The world’s second-largest hydropower station started operating in China on Monday. While officials hailed this development as a milestone towards Beijing's carbon neutrality goals, they have also been warned about environmental damage.
The 289-meter (948 feet) high Baihetan Hydropower Station in southwest China, second in the world only to the country's Three Gorges Dam in terms of power generation, began partial operation Monday morning, state media reported.
Baihetan was built with a total installed capacity of 16,000 megawatts, which means it will eventually be able to generate enough electricity each day once to meet the power needs of 500,000 people for an entire year, according to state broadcaster CCTV.
The country has been on a hydropower building spree in recent years as it races to meet the ever-growing energy needs of the world's largest population.
The dam spans a deep, narrow gorge on the upper section of the Yangtze, China's longest river, on the earthquake-prone border between Yunnan and Sichuan provinces.

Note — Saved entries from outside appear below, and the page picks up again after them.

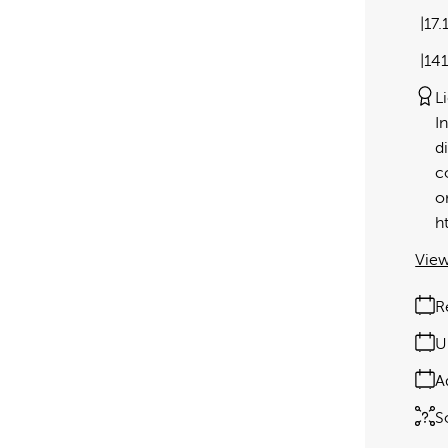
17.
14
L
I
d
c
o
h
View
R
U
A
S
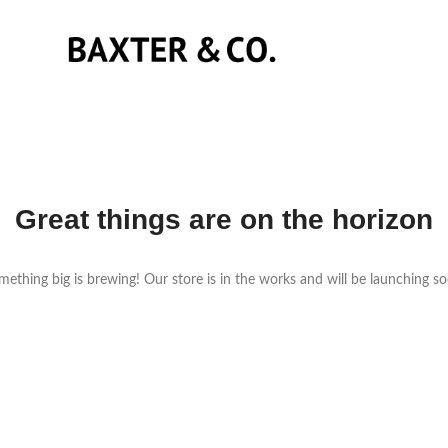
Great things are on the horizon
ething big is brewing! Our store is in the works and will be launching s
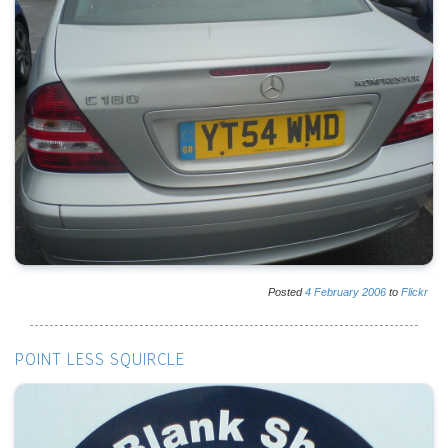
Posted
4
February
2006
to
Flickr
POINT LESS SQUIRCLE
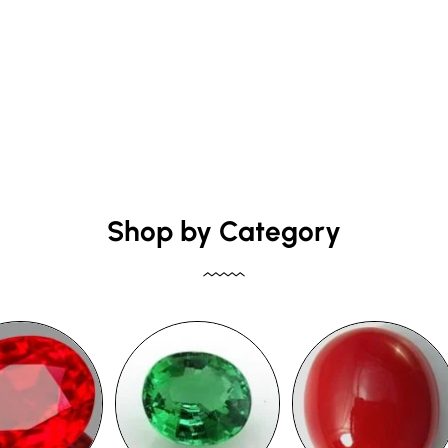
Shop by Category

Chinese President Xi Jinping said he hoped the plant would be able to "make greater contributions toward achieving the goals of carbon peaking and carbon neutrality," in a congratulatory message published by the government.
The Baihetan dam's trial run on Monday coincides with celebrations of the Communist Party's centenary this week.
Xi's pledge last year to reach carbon neutrality by 2060 has added urgency to the construction.
But environmental groups have warned for years that dam-building disrupts the habitats of rare plants and animals, including the critically endangered Yangtze finless porpoise.
Dam construction on the river has changed the composition of sediment in the water, causing "large-scale hydrophysical and human health risk affecting the Yangtze River Basins downstream," scientists wrote in a paper published in Elsevier's Science of the Total Environment journal this month.
The massive engineering projects have also displaced hundreds of thousands of local communities and prompted concern in neighboring countries.
China's planned mega-dam in Tibet's Medog County, which is set to surpass the Three Gorges Dam in size, has been described by analysts as a threat to Tibetan cultural heritage and a way for Beijing to effectively control a substantial portion of India's water supply.
The impact of dams on China's portion of the Mekong has also raised fears that irreversible damage is being inflicted upon a waterway that feeds 60 million people downstream as it winds through to the Vietnamese Delta.